Bambang Ismawan, anggota penyatu PMKRI Cabang Yogyakarta, bahasa yang lebih fungsional dan integral untuk menggantikan istilah alumni. Beliau bercerita bagaimana ia menjalani hidup dengan kegembiraan yang penuh. Analogi hidup bagai berselancar diatas gelombang laut menjadi pilihannya dalam memandang kehidupan. Melalui gelombang-gelombang yang ada, peselancar makin bisa merasakan kepuasan dan memaknai pengalaman. Pada akhir berselancar ia dapat dengan puas menatap keteduhan laut. Demikian pula bagi Bambang Ismawan, kehidupannya yang penuh gelombang tantangan sungguhlah sebuah perjalanan yang penuh syukur. Atas semua itu dalam refleksi spiritual, beliau selalu bertanya, darimana semua itu berasal? Pertanyaan yang selalu menemaninya untuk tidak melupakan rahmat di belakang semua pencapaiannya.
Teguh dengan Keyakinan
Dalam perjalanan hidup beliau membangun seluruh karyanya, salah satu hal yang menarik bagi saya adalah bagaimana perjalanan merintis Bina Swadaya dari Rp. 10.000 pada masa itu. Cerita unik adalah saat gagasan untuk membangun gerakan pemberdayaan masyarakat khususnya melalui media Trubus yang berbasis pada semangat pengembangan masyarakat agraris. Gagasan itu suatu ketika dibicarakan dengan PK. Ojong dengan harapan mendapatkan saran dan pelbagai tips pengembangan. Jawaban yang diharapkan kala itu sungguh tak diduga karena oleh PK. Ojong beliau disarankan mengurungkan niat karena secara bisnis dinilai tidak punya prospek.

### TUGAS DAN LATIHAN
a – Ubah kutipan tentang Bambang Ismawan, semuanya mulai dari "Bambang Ismawan, anggota" sampai "belakang semua pencapaiannya.", dengan mengganti "berselancar" menjadi "berlayar".
b – Dalam kutipan tentang Bambang Ismawan, dengan uang berapa Bina Swadaya mulai dirintis pada masa itu?
c – Teruskan kisah tentang Bambang Ismawan setelah kalimat terakhirnya.

### ISI DATA
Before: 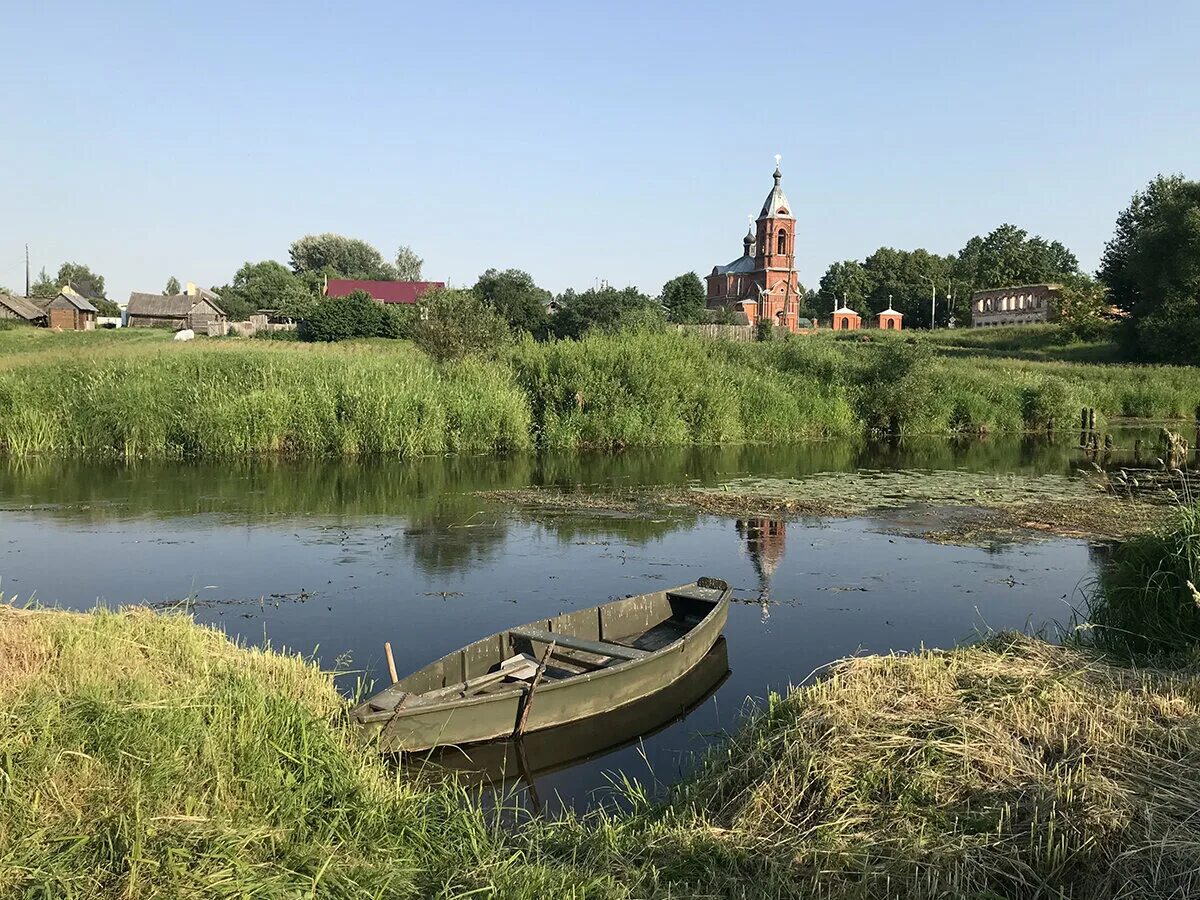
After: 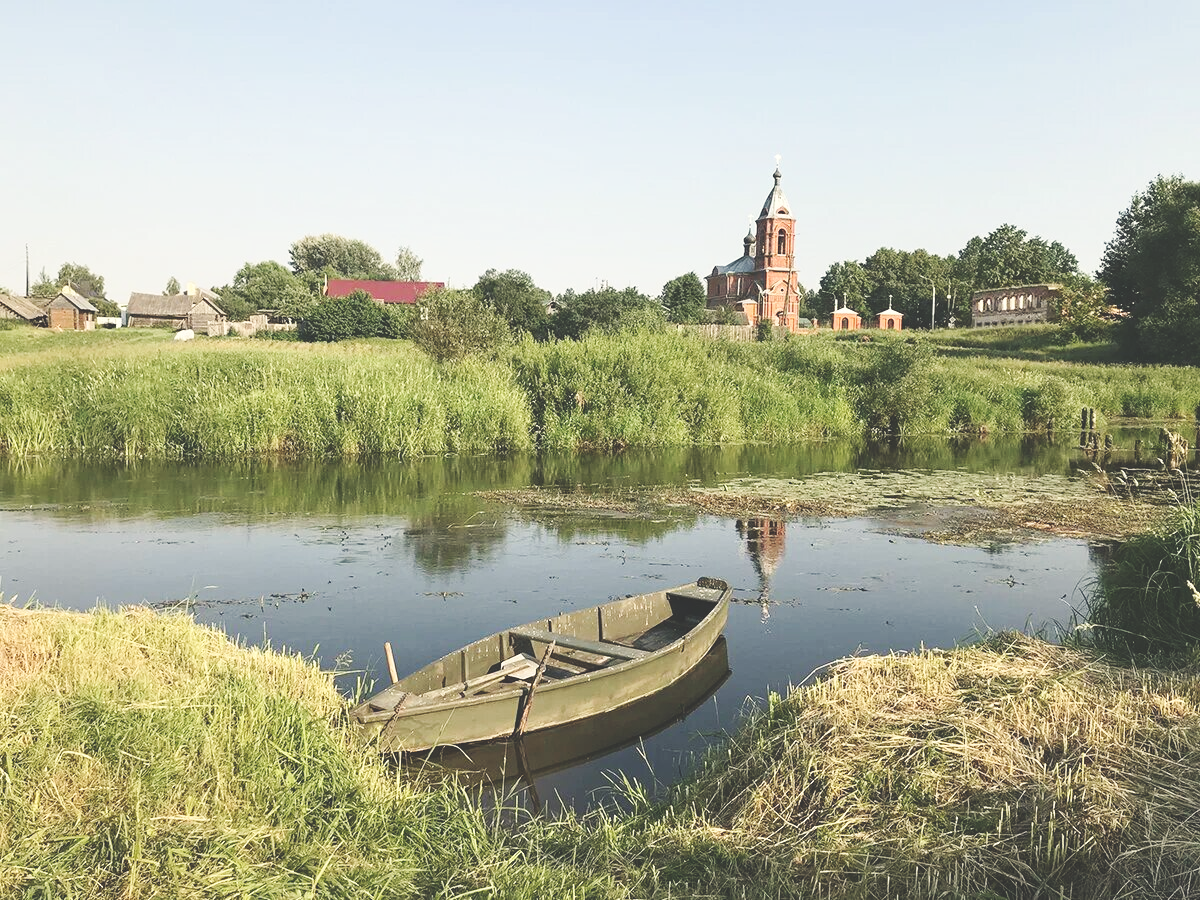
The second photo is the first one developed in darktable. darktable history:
exposure: black level correction -0.041, exposure 0.064 EV, compensate highlight preservation false
base curve: curves: ch0 [(0, 0) (0.036, 0.025) (0.121, 0.166) (0.206, 0.329) (0.605, 0.79) (1, 1)], preserve colors none
white balance: red 1.045, blue 0.932
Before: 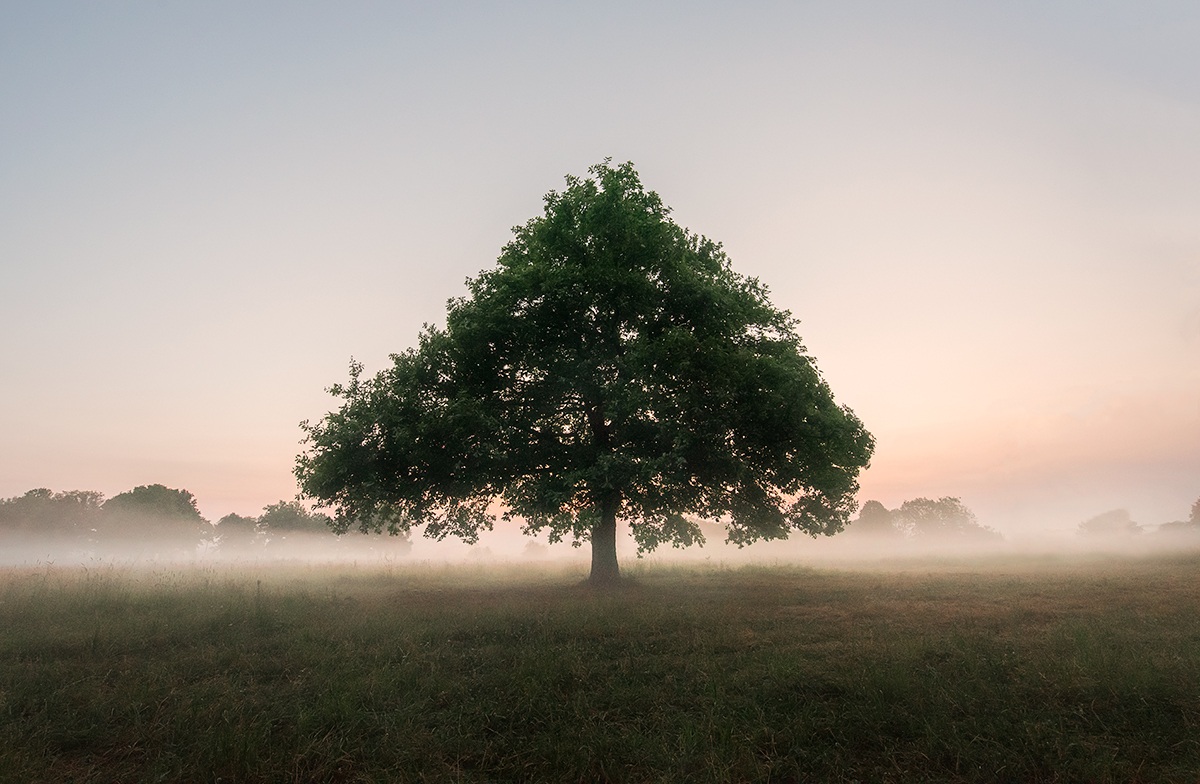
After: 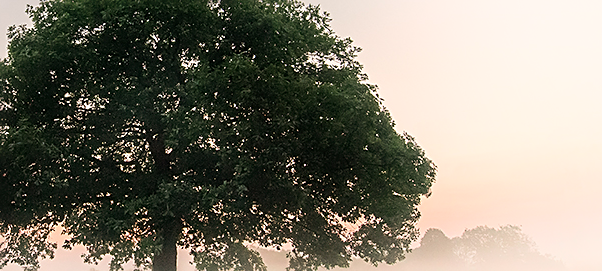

### JAWABAN PER TUGAS
a –
Bambang Ismawan, anggota penyatu PMKRI Cabang Yogyakarta, bahasa yang lebih fungsional dan integral untuk menggantikan istilah alumni. Beliau bercerita bagaimana ia menjalani hidup dengan kegembiraan yang penuh. Analogi hidup bagai berlayar diatas gelombang laut menjadi pilihannya dalam memandang kehidupan. Melalui gelombang-gelombang yang ada, peselancar makin bisa merasakan kepuasan dan memaknai pengalaman. Pada akhir berlayar ia dapat dengan puas menatap keteduhan laut. Demikian pula bagi Bambang Ismawan, kehidupannya yang penuh gelombang tantangan sungguhlah sebuah perjalanan yang penuh syukur. Atas semua itu dalam refleksi spiritual, beliau selalu bertanya, darimana semua itu berasal? Pertanyaan yang selalu menemaninya untuk tidak melupakan rahmat di belakang semua pencapaiannya.

b – Rp. 10.000.

c –
Pak Bambang Ismawan melihat masa itu sebagai masa yang menantang. Keyakinannya tak surut kendati kemungkinan pengembangan usahanya secara bisnis memang tampaknya tidak menjanjikan. Bersama rekan-rekannya ia meneruskan niat besarnya yang diyakini adalah panggilan karyanya. Sejak itu selama 10 tahun berjalan diawal usahanya memang terus mengalami kesulitan. Berikutnya baru 5 tahun kemudian dalam masa transisi dan pengembangan majalah Trubus baru mampu mencapai titik Break Event Point. Belum ada keuntungan yang signifikan kecuali bahwa semangat untuk mengembangkan gagasan pemberdayaan masyarakat kian bertambah. Hingga hari ini Trubus masih terus eksis dan menjadi garda terdepan media pemberdayaan masyarakat agraris.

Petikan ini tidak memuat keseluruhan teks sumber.